■ Exercise data

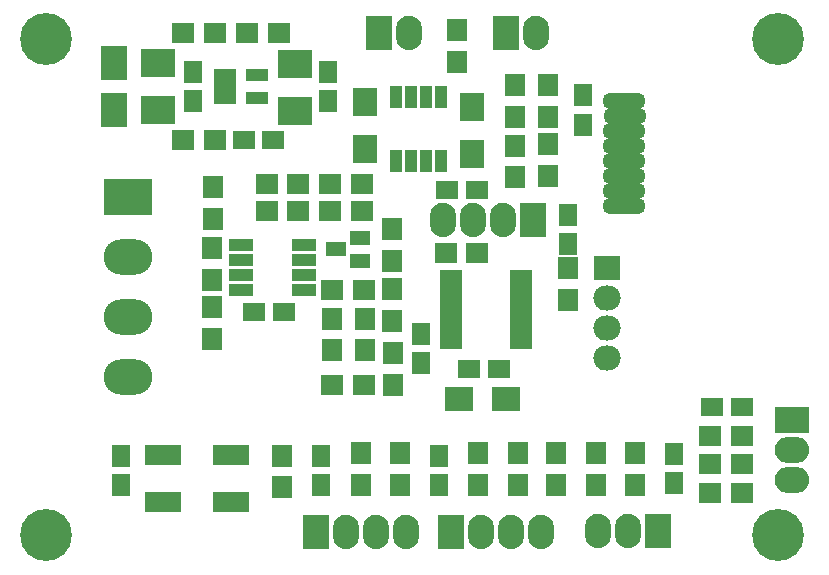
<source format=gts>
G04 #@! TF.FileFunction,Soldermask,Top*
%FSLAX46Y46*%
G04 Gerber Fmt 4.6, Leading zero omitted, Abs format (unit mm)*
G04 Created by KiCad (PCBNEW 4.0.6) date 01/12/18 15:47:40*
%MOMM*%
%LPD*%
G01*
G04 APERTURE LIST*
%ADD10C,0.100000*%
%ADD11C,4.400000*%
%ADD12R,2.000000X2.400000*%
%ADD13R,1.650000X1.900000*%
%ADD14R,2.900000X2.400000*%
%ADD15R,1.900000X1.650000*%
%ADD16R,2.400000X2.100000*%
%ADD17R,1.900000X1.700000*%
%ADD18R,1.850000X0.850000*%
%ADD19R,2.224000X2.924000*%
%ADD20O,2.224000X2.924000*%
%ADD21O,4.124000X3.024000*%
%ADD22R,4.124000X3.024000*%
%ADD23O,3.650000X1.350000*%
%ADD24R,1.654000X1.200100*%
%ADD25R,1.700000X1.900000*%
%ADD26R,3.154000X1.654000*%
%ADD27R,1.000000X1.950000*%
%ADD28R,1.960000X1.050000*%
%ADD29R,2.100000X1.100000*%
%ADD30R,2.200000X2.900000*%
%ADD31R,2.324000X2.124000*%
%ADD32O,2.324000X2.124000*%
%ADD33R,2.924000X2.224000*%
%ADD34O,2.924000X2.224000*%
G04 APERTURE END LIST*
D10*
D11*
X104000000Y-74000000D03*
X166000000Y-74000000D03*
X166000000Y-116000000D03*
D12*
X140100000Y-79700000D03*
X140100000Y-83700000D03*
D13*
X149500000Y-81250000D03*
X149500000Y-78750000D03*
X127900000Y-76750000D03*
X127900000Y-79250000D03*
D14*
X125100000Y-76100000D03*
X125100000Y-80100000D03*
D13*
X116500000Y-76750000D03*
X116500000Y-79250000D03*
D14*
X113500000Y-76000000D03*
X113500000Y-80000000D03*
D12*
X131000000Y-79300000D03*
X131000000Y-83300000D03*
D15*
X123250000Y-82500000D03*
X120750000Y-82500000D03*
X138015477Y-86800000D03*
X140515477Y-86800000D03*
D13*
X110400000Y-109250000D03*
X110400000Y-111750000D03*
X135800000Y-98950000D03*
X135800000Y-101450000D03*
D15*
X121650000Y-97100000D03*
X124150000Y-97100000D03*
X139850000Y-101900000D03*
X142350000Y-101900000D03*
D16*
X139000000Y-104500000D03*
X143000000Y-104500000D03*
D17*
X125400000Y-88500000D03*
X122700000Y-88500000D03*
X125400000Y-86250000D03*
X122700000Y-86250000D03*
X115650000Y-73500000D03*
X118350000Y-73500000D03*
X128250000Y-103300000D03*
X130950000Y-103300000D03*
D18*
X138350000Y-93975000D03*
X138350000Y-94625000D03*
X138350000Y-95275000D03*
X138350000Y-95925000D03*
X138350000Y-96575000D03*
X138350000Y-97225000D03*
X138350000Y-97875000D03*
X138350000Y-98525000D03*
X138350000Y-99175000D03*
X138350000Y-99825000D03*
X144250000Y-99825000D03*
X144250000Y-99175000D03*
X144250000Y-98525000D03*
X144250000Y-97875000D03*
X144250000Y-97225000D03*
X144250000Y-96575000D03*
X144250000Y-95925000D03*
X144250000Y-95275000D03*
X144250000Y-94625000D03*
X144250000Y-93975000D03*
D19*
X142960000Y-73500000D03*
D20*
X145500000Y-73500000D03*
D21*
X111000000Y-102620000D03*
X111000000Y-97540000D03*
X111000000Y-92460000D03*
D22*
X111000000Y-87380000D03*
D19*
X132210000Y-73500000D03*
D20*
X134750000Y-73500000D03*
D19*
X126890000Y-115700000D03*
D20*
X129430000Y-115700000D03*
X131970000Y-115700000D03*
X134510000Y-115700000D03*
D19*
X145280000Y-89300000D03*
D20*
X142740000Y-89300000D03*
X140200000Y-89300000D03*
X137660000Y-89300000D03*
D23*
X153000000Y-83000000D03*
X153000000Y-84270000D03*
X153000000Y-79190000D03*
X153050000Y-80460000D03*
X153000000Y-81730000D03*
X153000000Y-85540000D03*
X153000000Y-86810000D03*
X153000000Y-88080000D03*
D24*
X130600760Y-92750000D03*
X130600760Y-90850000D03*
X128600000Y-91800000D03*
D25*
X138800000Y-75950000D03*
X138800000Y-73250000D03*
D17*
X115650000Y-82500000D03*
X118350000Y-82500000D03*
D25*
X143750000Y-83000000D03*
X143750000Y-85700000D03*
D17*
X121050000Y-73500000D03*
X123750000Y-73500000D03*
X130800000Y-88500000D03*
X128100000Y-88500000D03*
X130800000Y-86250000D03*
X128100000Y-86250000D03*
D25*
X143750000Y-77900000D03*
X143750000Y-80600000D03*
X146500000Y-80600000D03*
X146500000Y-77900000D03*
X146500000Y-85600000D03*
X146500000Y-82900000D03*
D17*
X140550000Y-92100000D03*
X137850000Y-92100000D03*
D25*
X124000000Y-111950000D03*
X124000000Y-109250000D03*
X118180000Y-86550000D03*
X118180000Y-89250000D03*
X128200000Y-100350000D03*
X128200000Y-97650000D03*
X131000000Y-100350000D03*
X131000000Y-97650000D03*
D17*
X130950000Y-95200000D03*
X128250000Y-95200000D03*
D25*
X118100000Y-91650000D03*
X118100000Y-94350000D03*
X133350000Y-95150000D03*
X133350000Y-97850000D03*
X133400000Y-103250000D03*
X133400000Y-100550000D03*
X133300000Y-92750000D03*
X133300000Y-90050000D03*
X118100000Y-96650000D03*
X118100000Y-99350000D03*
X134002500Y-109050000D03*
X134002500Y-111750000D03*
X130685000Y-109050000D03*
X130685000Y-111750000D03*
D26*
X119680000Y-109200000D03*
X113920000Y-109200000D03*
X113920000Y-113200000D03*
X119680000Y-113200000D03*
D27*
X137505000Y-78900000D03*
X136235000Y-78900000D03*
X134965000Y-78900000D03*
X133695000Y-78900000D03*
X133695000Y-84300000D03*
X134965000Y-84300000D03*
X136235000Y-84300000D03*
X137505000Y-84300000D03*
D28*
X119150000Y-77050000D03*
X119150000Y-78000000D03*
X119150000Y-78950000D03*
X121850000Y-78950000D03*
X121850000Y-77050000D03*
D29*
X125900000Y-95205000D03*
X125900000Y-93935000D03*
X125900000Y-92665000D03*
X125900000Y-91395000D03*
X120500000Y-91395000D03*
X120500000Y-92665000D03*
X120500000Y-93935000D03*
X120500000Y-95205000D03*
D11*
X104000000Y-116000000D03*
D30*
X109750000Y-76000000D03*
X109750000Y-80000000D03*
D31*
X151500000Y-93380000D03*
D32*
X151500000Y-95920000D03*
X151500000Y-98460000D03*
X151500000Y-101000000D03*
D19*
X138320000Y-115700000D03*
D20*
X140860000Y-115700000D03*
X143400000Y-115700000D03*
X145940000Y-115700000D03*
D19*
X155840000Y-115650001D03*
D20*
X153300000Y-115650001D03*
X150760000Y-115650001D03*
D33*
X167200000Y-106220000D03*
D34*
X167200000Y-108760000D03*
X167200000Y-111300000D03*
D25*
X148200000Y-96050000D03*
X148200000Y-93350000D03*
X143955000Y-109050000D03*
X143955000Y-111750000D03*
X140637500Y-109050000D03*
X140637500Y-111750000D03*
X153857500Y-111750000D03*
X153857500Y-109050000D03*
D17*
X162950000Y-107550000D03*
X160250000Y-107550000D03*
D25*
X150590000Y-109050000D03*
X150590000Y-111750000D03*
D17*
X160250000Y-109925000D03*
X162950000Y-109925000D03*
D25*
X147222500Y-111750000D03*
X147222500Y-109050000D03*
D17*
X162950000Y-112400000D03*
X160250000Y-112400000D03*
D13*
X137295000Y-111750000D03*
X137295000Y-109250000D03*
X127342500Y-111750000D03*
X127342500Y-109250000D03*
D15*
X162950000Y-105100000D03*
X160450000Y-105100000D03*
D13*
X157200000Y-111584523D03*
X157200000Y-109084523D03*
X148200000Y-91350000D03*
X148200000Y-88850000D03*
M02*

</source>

==

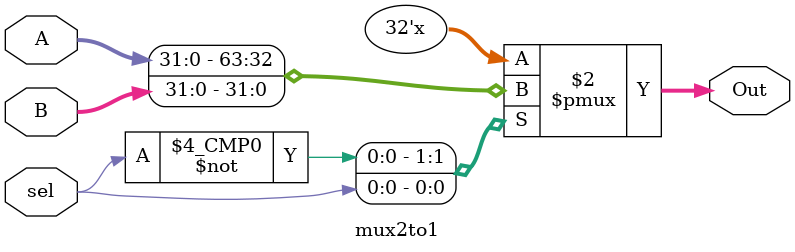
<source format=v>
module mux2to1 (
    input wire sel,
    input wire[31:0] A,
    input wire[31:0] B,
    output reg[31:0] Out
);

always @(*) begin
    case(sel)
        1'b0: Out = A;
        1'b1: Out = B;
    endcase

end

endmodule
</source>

■ Exercise
Search the listing for "wire" and show every line where it occurs.

■ Answer
    input wire sel,
    input wire[31:0] A,
    input wire[31:0] B,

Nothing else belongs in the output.